# Front vs Rear UTV Plow?



## GeneDoc (Sep 2, 2016)

My UTV is a Mule ProFXT. I have a Kolpin rear blade (https://www.kolpin.com/powersports/rear-blade) with the 3-point system. I am considering a Moose 72" plow for the front. I'm looking to clean rough roads and trails. Obviously no blade will make the trails perfectly clean but I'm looking for just enough that hikers can still use the trails.

My question is if people think the 13" high Kolpin rear blade functions well enough to use in northern Wisconsin snows on an infrequent basis or if I should seriously consider the Moose plow because front plows outperform rear plows. As an aside, I do have a winch on the UTV.


----------



## FredG (Oct 15, 2012)

GeneDoc said:


> My UTV is a Mule ProFXT. I have a Kolpin rear blade (https://www.kolpin.com/powersports/rear-blade) with the 3-point system. I am considering a Moose 72" plow for the front. I'm looking to clean rough roads and trails. Obviously no blade will make the trails perfectly clean but I'm looking for just enough that hikers can still use the trails.
> 
> My question is if people think the 13" high Kolpin rear blade functions well enough to use in northern Wisconsin snows on an infrequent basis or if I should seriously consider the Moose plow because front plows outperform rear plows. As an aside, I do have a winch on the UTV.


Don't know where your from, auctionsinternational.com Auburn city schools, #8675, Lot # 0005


----------



## BUFF (Dec 24, 2009)

GeneDoc said:


> My UTV is a Mule ProFXT. I have a Kolpin rear blade (https://www.kolpin.com/powersports/rear-blade) with the 3-point system.

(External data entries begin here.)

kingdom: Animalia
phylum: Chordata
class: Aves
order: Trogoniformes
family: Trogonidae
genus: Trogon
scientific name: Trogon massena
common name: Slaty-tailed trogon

I am considering a Moose 72" plow for the front. I'm looking to clean rough roads and trails. Obviously no blade will make the trails perfectly clean but I'm looking for just enough that hikers can still use the trails.
> 
> My question is if people think the 13" high Kolpin rear blade functions well enough to use in northern Wisconsin snows on an infrequent basis or if I should seriously consider the Moose plow because front plows outperform rear plows. As an aside, I do have a winch on the UTV.

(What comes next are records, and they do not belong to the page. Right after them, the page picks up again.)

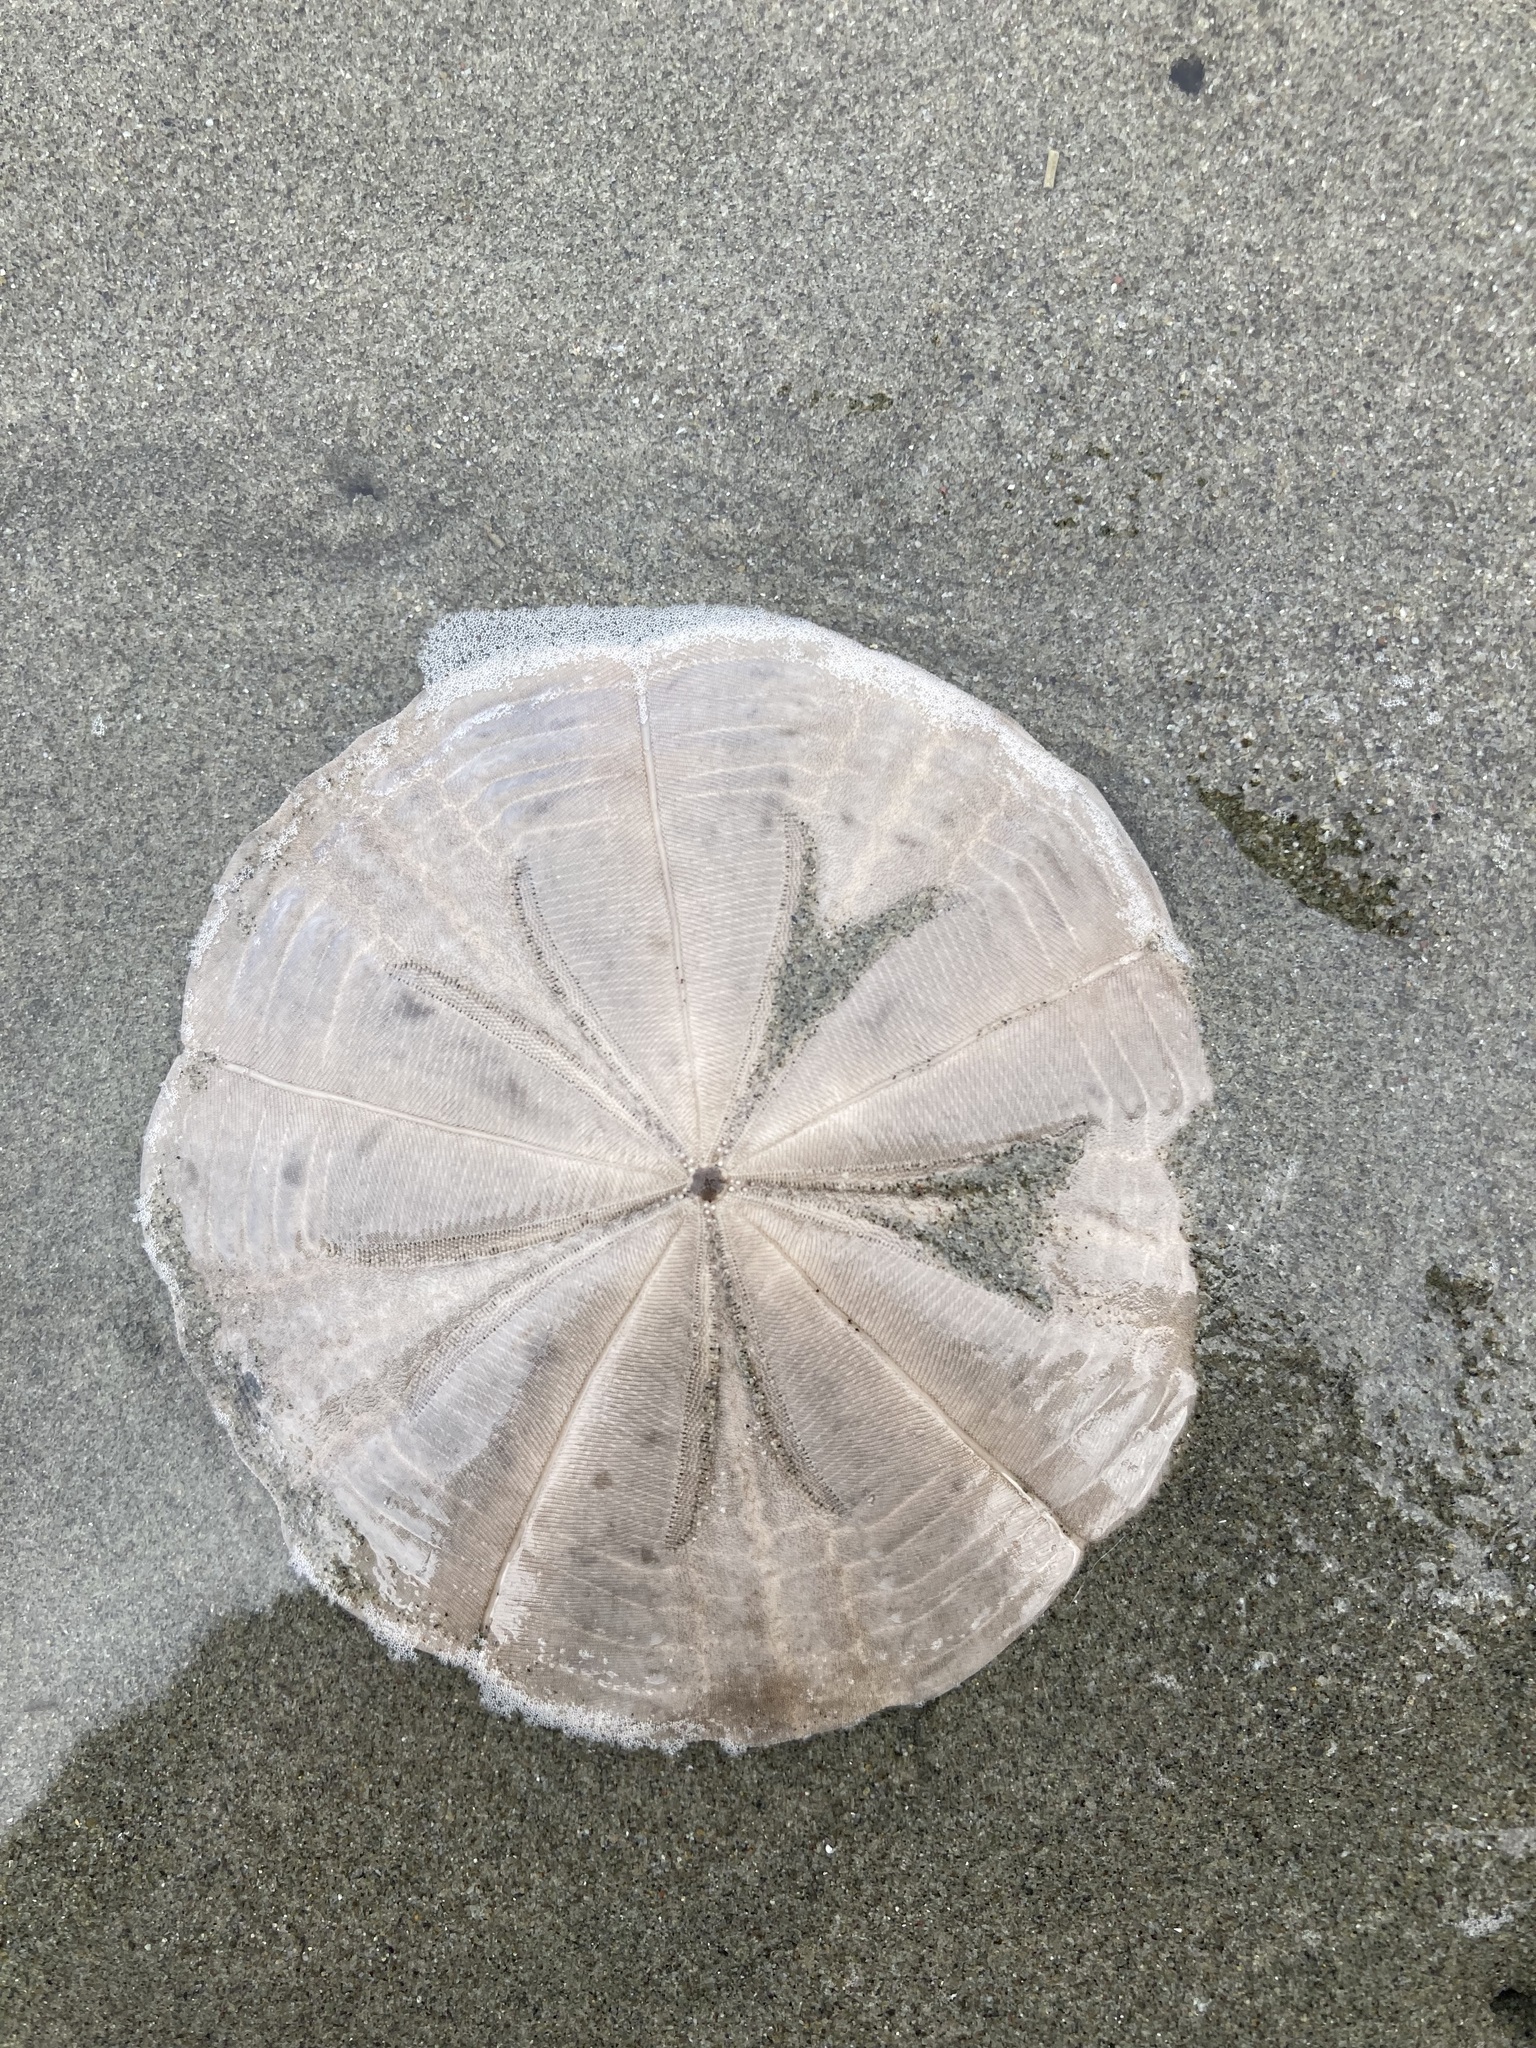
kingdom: Animalia
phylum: Echinodermata
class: Echinoidea
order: Clypeasteroida
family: Clypeasteridae
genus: Fellaster
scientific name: Fellaster zelandiae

How much snow are you talking about each time you plow these roads/ trails?
How rough are these roads/trails are there rock or stumps sticking up?

QUOTE="FredG, post: 2150847, member: 64665"]Don't know where your from, auctionsinternational.com Auburn city schools, #8675, Lot # 0005[/QUOTE]

He's talking aboot Northern Wisconsin Fred...... pay attention.... :hammerhead:


----------



## FredG (Oct 15, 2012)

:laugh: :laugh: :laugh: My bad.


----------



## GeneDoc (Sep 2, 2016)

The trails/rough roads are fairly rough, though readily traveled by truck or UTV. There aren't stumps, but roots may stick up 2-3". I use a brush mower behind the UTV at 4" across the trails to keep the weeds down, in case that gives you an idea of clearance.

Snow depth can be anywhere from 3"-12". Deeper snows are certainly possible, but rare enough that I'm not too worried about them. The bigger issue would be the time between trips out to clear the trails. I would say a common average is in the 6-9" range that I'd be clearing.

The kicker will be clearing the end of the driveway when the plow blocks the entrance, though I'm guessing that's a problem shared by all.

I think the bottom line is I'm guessing the front plow will be better, but I don't know if that's nonsense. If the rear plow would be fine, I could put the money towards a crossbow. Thumbs Up


----------



## BUFF (Dec 24, 2009)

The obstructions are going to be problems for any type of blade if you hope to get a clean scrape to the ground.
You'd almost be better off keeping a front plow raise aboot 4-5" and tow a snow groomer type implement that would compact what snow is left behind.


----------



## Mark Oomkes (Dec 10, 2000)

I'd stick with the back plow.

Or get a real front plow, like a Boss.


----------